### WHAT TO PRODUCE:
Entries follow. Set all of them down as they stand.

### RECORDS FOR THIS TASK:

^^^^^^^^

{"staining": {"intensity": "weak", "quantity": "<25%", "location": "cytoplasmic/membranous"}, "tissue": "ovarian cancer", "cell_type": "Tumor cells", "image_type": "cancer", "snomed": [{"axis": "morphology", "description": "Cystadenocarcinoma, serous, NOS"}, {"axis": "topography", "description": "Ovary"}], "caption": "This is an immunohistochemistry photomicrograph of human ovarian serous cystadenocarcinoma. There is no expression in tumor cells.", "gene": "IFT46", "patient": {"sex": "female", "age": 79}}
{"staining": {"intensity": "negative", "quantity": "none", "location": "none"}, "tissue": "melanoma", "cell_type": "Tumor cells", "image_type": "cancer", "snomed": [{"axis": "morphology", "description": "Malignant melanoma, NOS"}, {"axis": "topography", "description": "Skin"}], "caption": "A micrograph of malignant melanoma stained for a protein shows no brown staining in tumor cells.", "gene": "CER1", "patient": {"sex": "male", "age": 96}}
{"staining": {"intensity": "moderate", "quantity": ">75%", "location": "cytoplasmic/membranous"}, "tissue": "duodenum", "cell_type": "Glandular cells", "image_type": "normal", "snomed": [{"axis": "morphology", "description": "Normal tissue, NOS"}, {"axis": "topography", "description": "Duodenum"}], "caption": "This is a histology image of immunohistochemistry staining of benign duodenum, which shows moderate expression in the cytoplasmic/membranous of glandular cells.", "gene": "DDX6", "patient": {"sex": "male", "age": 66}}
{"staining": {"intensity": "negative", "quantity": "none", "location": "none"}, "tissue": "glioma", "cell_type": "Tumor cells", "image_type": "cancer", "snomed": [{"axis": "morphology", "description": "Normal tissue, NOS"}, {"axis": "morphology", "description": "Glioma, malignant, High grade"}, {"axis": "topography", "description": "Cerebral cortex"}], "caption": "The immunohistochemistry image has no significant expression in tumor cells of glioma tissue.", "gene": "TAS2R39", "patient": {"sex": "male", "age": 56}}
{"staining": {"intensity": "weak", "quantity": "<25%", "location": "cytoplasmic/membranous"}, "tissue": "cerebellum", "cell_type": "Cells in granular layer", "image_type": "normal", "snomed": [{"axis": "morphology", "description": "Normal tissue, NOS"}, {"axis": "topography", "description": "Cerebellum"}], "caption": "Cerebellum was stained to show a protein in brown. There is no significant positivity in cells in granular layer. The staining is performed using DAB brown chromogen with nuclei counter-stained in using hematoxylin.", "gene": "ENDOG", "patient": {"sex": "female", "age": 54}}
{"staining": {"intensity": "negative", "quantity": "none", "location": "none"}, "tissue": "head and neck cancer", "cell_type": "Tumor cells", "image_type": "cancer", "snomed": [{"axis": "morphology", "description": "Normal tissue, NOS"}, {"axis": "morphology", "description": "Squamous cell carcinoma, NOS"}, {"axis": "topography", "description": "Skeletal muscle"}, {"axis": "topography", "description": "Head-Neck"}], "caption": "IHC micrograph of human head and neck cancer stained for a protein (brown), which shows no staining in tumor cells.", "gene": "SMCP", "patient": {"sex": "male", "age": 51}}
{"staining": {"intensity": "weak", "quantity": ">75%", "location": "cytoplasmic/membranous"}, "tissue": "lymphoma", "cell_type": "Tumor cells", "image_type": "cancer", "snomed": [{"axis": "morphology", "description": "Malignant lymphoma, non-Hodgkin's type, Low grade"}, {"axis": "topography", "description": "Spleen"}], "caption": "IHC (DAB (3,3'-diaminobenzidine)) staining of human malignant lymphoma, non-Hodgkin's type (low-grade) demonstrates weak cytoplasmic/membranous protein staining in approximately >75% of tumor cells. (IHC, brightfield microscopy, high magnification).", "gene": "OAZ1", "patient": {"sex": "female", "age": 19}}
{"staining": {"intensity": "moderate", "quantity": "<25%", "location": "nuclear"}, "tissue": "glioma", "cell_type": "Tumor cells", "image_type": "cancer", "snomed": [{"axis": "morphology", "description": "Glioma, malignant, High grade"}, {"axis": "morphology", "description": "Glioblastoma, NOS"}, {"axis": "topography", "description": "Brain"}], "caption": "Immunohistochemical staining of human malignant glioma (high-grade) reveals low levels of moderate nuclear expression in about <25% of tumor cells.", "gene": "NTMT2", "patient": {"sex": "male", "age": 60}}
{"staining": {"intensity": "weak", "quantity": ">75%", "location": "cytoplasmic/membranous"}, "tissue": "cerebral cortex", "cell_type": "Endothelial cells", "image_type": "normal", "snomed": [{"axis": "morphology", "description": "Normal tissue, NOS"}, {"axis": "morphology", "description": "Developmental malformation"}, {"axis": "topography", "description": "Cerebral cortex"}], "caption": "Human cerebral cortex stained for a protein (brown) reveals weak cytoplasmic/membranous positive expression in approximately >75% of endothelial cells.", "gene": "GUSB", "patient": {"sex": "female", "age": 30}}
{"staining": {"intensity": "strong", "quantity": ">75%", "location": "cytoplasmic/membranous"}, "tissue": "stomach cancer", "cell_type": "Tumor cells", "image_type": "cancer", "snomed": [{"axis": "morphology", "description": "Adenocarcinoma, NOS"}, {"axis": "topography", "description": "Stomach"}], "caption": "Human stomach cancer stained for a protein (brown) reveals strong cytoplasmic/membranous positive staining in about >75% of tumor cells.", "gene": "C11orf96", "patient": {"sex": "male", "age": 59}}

^^^^^^^^

### EXERCISE SOLUTION:
{"staining": {"intensity": "weak", "quantity": "<25%", "location": "cytoplasmic/membranous"}, "tissue": "ovarian cancer", "cell_type": "Tumor cells", "image_type": "cancer", "snomed": [{"axis": "morphology", "description": "Cystadenocarcinoma, serous, NOS"}, {"axis": "topography", "description": "Ovary"}], "caption": "This is an immunohistochemistry photomicrograph of human ovarian serous cystadenocarcinoma. There is no expression in tumor cells.", "gene": "IFT46", "patient": {"sex": "female", "age": 79}}
{"staining": {"intensity": "negative", "quantity": "none", "location": "none"}, "tissue": "melanoma", "cell_type": "Tumor cells", "image_type": "cancer", "snomed": [{"axis": "morphology", "description": "Malignant melanoma, NOS"}, {"axis": "topography", "description": "Skin"}], "caption": "A micrograph of malignant melanoma stained for a protein shows no brown staining in tumor cells.", "gene": "CER1", "patient": {"sex": "male", "age": 96}}
{"staining": {"intensity": "moderate", "quantity": ">75%", "location": "cytoplasmic/membranous"}, "tissue": "duodenum", "cell_type": "Glandular cells", "image_type": "normal", "snomed": [{"axis": "morphology", "description": "Normal tissue, NOS"}, {"axis": "topography", "description": "Duodenum"}], "caption": "This is a histology image of immunohistochemistry staining of benign duodenum, which shows moderate expression in the cytoplasmic/membranous of glandular cells.", "gene": "DDX6", "patient": {"sex": "male", "age": 66}}
{"staining": {"intensity": "negative", "quantity": "none", "location": "none"}, "tissue": "glioma", "cell_type": "Tumor cells", "image_type": "cancer", "snomed": [{"axis": "morphology", "description": "Normal tissue, NOS"}, {"axis": "morphology", "description": "Glioma, malignant, High grade"}, {"axis": "topography", "description": "Cerebral cortex"}], "caption": "The immunohistochemistry image has no significant expression in tumor cells of glioma tissue.", "gene": "TAS2R39", "patient": {"sex": "male", "age": 56}}
{"staining": {"intensity": "weak", "quantity": "<25%", "location": "cytoplasmic/membranous"}, "tissue": "cerebellum", "cell_type": "Cells in granular layer", "image_type": "normal", "snomed": [{"axis": "morphology", "description": "Normal tissue, NOS"}, {"axis": "topography", "description": "Cerebellum"}], "caption": "Cerebellum was stained to show a protein in brown. There is no significant positivity in cells in granular layer. The staining is performed using DAB brown chromogen with nuclei counter-stained in using hematoxylin.", "gene": "ENDOG", "patient": {"sex": "female", "age": 54}}
{"staining": {"intensity": "negative", "quantity": "none", "location": "none"}, "tissue": "head and neck cancer", "cell_type": "Tumor cells", "image_type": "cancer", "snomed": [{"axis": "morphology", "description": "Normal tissue, NOS"}, {"axis": "morphology", "description": "Squamous cell carcinoma, NOS"}, {"axis": "topography", "description": "Skeletal muscle"}, {"axis": "topography", "description": "Head-Neck"}], "caption": "IHC micrograph of human head and neck cancer stained for a protein (brown), which shows no staining in tumor cells.", "gene": "SMCP", "patient": {"sex": "male", "age": 51}}
{"staining": {"intensity": "weak", "quantity": ">75%", "location": "cytoplasmic/membranous"}, "tissue": "lymphoma", "cell_type": "Tumor cells", "image_type": "cancer", "snomed": [{"axis": "morphology", "description": "Malignant lymphoma, non-Hodgkin's type, Low grade"}, {"axis": "topography", "description": "Spleen"}], "caption": "IHC (DAB (3,3'-diaminobenzidine)) staining of human malignant lymphoma, non-Hodgkin's type (low-grade) demonstrates weak cytoplasmic/membranous protein staining in approximately >75% of tumor cells. (IHC, brightfield microscopy, high magnification).", "gene": "OAZ1", "patient": {"sex": "female", "age": 19}}
{"staining": {"intensity": "moderate", "quantity": "<25%", "location": "nuclear"}, "tissue": "glioma", "cell_type": "Tumor cells", "image_type": "cancer", "snomed": [{"axis": "morphology", "description": "Glioma, malignant, High grade"}, {"axis": "morphology", "description": "Glioblastoma, NOS"}, {"axis": "topography", "description": "Brain"}], "caption": "Immunohistochemical staining of human malignant glioma (high-grade) reveals low levels of moderate nuclear expression in about <25% of tumor cells.", "gene": "NTMT2", "patient": {"sex": "male", "age": 60}}
{"staining": {"intensity": "weak", "quantity": ">75%", "location": "cytoplasmic/membranous"}, "tissue": "cerebral cortex", "cell_type": "Endothelial cells", "image_type": "normal", "snomed": [{"axis": "morphology", "description": "Normal tissue, NOS"}, {"axis": "morphology", "description": "Developmental malformation"}, {"axis": "topography", "description": "Cerebral cortex"}], "caption": "Human cerebral cortex stained for a protein (brown) reveals weak cytoplasmic/membranous positive expression in approximately >75% of endothelial cells.", "gene": "GUSB", "patient": {"sex": "female", "age": 30}}
{"staining": {"intensity": "strong", "quantity": ">75%", "location": "cytoplasmic/membranous"}, "tissue": "stomach cancer", "cell_type": "Tumor cells", "image_type": "cancer", "snomed": [{"axis": "morphology", "description": "Adenocarcinoma, NOS"}, {"axis": "topography", "description": "Stomach"}], "caption": "Human stomach cancer stained for a protein (brown) reveals strong cytoplasmic/membranous positive staining in about >75% of tumor cells.", "gene": "C11orf96", "patient": {"sex": "male", "age": 59}}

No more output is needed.